Using the listing below, copy every line that mentions "const".

--- Input records ---

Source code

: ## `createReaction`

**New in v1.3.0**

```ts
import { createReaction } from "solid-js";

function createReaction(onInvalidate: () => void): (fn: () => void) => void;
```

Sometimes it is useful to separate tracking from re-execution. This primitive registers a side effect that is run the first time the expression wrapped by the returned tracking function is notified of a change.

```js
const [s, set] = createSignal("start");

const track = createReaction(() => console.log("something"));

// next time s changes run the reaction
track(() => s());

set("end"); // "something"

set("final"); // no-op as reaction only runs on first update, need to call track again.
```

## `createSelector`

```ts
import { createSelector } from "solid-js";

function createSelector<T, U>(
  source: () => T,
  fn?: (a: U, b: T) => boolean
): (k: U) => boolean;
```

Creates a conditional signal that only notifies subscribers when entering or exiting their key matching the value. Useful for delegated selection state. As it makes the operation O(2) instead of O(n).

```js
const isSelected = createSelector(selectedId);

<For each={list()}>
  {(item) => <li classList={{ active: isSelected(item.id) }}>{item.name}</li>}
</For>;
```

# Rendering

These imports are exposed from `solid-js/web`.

---

— Task answer —
const [s, set] = createSignal("start");
const track = createReaction(() => console.log("something"));
const isSelected = createSelector(selectedId);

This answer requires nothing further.